Performance aren't similar between mkl_sequential and mkl_parallel using a single thread ?

Should I use mkl_set_num_threads_local() in each thread, or can I set it in the main thread before the OMP section, and have the value affecting each thread ?
Interestingly mkl_set_num_threads() work fine for me !

Thanks a lot for your help,

Mathieu

Ying_H_Intel — Thu, 03 May 2018 08:12:21 GMT

Hi Mathieu,

>What does mean exactly, I cannot create a plan with another thread ? Memory is memory, no ? Or just I need to have a different plan for each thread, but I can create all of them in the main thread.

[Ying]Yes, it should be ok for your create a plan with another thread. Dmitry just want to emphasize each thread need his own plan.

>Performance aren't similar between mkl_sequential and mkl_parallel using a single thread ?

Should I use mkl_set_num_threads_local() in each thread, or can I set it in the main thread before the OMP section, and have the value affecting each thread ?

[Ying] the performance should be similar when 1 thread.
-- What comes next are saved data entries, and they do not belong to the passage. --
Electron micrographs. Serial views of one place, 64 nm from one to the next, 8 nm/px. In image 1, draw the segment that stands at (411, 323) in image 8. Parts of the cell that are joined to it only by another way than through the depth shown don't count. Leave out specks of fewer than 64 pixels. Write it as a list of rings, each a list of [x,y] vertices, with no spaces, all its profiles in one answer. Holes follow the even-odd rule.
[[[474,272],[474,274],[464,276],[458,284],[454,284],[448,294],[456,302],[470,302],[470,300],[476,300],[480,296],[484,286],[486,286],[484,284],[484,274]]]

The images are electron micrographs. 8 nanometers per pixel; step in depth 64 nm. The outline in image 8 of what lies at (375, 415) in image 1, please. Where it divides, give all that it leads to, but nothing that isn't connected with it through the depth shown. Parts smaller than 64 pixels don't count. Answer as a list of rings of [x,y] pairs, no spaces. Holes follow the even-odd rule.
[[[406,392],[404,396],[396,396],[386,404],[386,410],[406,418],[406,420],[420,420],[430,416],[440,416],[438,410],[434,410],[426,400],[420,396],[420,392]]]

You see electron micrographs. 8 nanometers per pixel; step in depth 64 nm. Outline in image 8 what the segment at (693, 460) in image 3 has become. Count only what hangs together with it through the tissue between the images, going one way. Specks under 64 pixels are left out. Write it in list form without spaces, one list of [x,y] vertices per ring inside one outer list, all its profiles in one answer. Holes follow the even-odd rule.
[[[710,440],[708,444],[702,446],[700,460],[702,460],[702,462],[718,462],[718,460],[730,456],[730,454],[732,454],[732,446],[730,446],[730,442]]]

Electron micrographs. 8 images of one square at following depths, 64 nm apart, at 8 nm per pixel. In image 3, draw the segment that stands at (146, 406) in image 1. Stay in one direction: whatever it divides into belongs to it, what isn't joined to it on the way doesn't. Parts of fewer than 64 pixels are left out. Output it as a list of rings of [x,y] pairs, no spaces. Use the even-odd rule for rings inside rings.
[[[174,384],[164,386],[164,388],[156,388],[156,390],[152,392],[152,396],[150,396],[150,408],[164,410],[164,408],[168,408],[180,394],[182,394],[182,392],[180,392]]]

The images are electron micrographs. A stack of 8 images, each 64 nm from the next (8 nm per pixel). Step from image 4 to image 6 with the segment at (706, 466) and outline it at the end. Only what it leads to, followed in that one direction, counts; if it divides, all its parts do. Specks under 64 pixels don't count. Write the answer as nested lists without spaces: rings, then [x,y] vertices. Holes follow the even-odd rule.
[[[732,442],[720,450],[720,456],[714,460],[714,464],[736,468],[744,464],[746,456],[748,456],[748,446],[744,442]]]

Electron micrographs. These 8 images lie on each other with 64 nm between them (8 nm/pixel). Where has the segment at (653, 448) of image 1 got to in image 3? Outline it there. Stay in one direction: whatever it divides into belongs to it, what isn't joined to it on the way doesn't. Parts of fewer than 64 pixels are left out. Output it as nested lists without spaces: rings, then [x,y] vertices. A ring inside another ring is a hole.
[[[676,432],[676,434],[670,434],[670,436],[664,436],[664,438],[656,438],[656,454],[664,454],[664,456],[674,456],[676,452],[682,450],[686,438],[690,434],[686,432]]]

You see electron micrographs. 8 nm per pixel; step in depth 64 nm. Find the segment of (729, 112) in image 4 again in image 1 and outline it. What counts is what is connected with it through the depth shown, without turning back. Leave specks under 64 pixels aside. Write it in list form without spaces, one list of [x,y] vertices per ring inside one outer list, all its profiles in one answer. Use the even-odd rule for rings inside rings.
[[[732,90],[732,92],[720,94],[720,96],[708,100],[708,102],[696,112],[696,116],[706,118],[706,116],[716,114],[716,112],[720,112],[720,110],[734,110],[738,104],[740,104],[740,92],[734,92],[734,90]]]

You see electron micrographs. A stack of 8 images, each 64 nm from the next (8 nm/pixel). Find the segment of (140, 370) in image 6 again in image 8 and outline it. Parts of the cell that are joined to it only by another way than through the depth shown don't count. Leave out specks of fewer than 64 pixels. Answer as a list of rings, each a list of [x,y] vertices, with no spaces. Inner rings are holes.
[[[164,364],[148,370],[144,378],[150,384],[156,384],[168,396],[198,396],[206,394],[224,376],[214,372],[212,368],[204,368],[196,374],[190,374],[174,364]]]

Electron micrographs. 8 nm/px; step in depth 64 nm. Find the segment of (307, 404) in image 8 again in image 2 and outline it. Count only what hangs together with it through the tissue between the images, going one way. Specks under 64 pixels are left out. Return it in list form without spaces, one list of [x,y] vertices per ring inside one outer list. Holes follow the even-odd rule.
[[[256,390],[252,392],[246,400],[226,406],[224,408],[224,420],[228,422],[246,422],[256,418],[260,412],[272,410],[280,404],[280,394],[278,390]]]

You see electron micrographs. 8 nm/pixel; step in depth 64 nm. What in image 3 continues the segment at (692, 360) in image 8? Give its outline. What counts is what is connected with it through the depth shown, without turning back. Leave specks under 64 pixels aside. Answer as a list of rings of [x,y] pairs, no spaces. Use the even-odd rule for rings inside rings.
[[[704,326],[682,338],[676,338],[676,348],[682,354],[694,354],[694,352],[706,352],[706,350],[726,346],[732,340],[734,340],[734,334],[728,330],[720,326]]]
mkl_set_num_threads_local did the trick. it should be ok. No sure what number you setting, but please refer to mkl developer guide

CAUTION:
If your application is threaded with OpenMP* and parallelization of Intel MKL is based on nested
OpenMP parallelism, different OpenMP parallel regions reuse OpenMP threads. Therefore a thread-local
setting in one OpenMP parallel region may continue to affect not only the master thread after the
parallel region ends, but also subsequent parallel regions. To avoid performance implications of this
side effect, reset the thread-local number of threads before leaving the OpenMP parallel region (see
Examples for how to do it).

This example shows how to avoid the side effect of a thread-local number of threads by reverting to the
global setting:
#include "omp.h"
#include "mkl.h"
…
mkl_set_num_threads(16);
my_compute_using_mkl(); // Intel MKL functions use up to 16 threads
#pragma omp parallel num_threads(2)
{
if (0 == omp_get_thread_num())
mkl_set_num_threads_local(4);
else
mkl_set_num_threads_local(12);
my_compute_using_mkl(); // Intel MKL functions use up to 4 threads on thread 0
// and up to 12 threads on thread 1
}
my_compute_using_mkl(); // Intel MKL functions use up to 4 threads (!)
mkl_set_num_threads_local( 0 ); // make master thread use global setting
my_compute_using_mkl(); // Intel MKL functions use up to 16 threads
This example shows how to avoid the side effect of a thread-local number of threads by saving and restoring
the existing setting:
#include "mkl.h"
void my_compute( int nt )
{
int save = mkl_set_num_threads_local( nt ); // save the Intel MKL number of threads
my_compute_using_mkl(); // Intel MKL functions use up to nt threads on this thread
mkl_set_num_threads_local( save ); // restore the Intel MKL number of threads
}
Best Regards,
Ying